島田 オウンゴール。何がオウンゴールかというと、一つは台湾にTSMC(台湾積体電路製造)という、今世界最強のファウンドリー(受託製造企業)があります。モリス・チャンという人がつくった会社です。彼の考えたやり方は、世界の半導体生産に横串を刺して、世界共通のネットのプラットフォームをつくってしまうということです。
その理由は少し説明しないと分かりにくいと思います。モリス・チャン氏は中国で非常に苦労した人です。毛沢東批判派の家族のため、中国にはいれなくて、結局アメリカに逃れ、そこで勉強してテキサス・インスツルメンツに勤めました。そこで技術部長まで出世したときに、台湾から帰ってくるよう要請されます。

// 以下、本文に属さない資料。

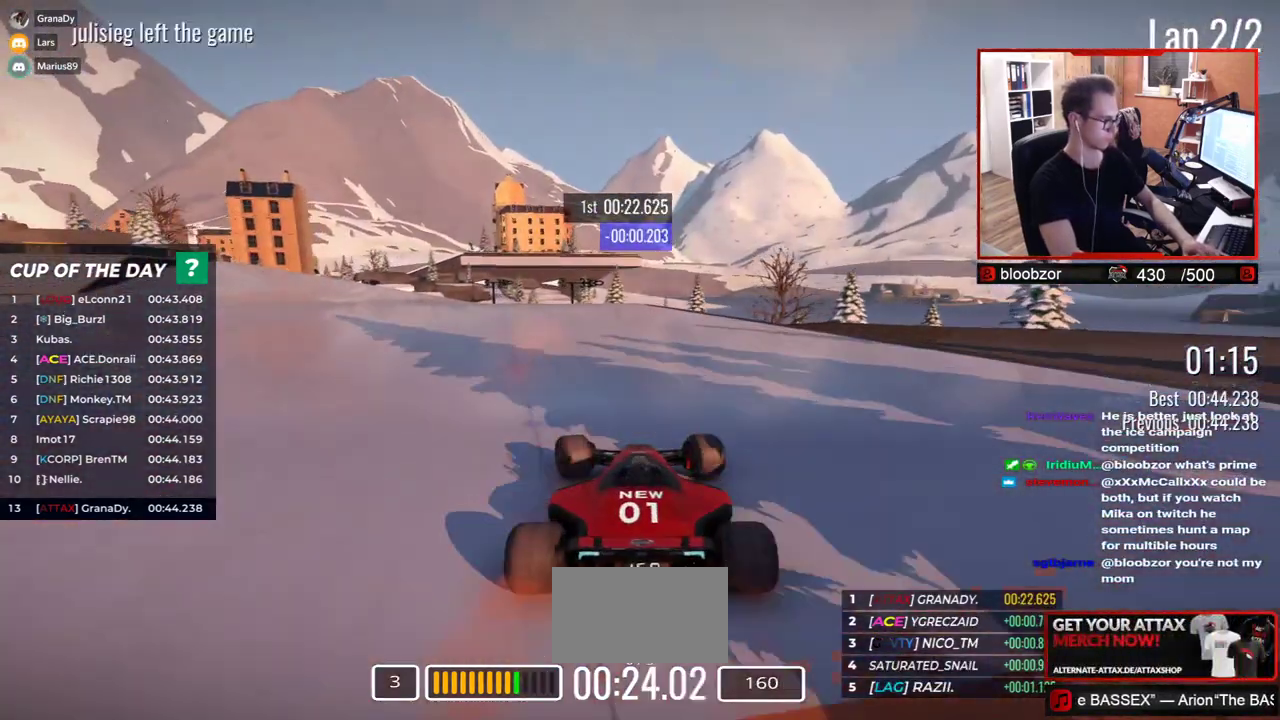
{"keys": ["up"], "events": [[383, "left", "up"]]}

「台湾には主な産業がないからお前がやれ」と言われ、「コンピュータが作りたいです」と答えたものの、お金がない。というので、「こういうものをつくりたい。台湾政府が応援している」とアメリカのいろいろな企業に相談に行った。日本の企業にも来て相談しましたが、日本企業は一銭も出していません。
―― もったいないですね。
島田 というか、これは要するに下請けです。下請けをつくると、工場にお金がかかるわけです。では、アメリカはどうしているかというと、「ファブレスカンパニー」といって、工場のない企業をつくっている。アメリカは徹底的に設計と新しいアイデアでいく方針です。そうすると、アメリカには世界中から優秀な人が来ますから、どんどんやる。そのファブレスカンパニーだと、3人でもつくれてしまいます。
―― なるほど。
●世界のビジネスに乗り遅れた日本
島田 いい製品を出せば非常に儲かる。固定資産がないので、利益率はとても高い。ファブレスカンパニーが一番多い時期には7000社あったといいます。
―― すごいですね。
島田 3人ぐらいでつくれると、そうなるのでしょうね。そういう会社が、「どこかでつくってくれ」と。韓国がいいのか台湾がいいのかという中、モリス・チャン氏がそれを引き受けたほうがいいということになったのですが、...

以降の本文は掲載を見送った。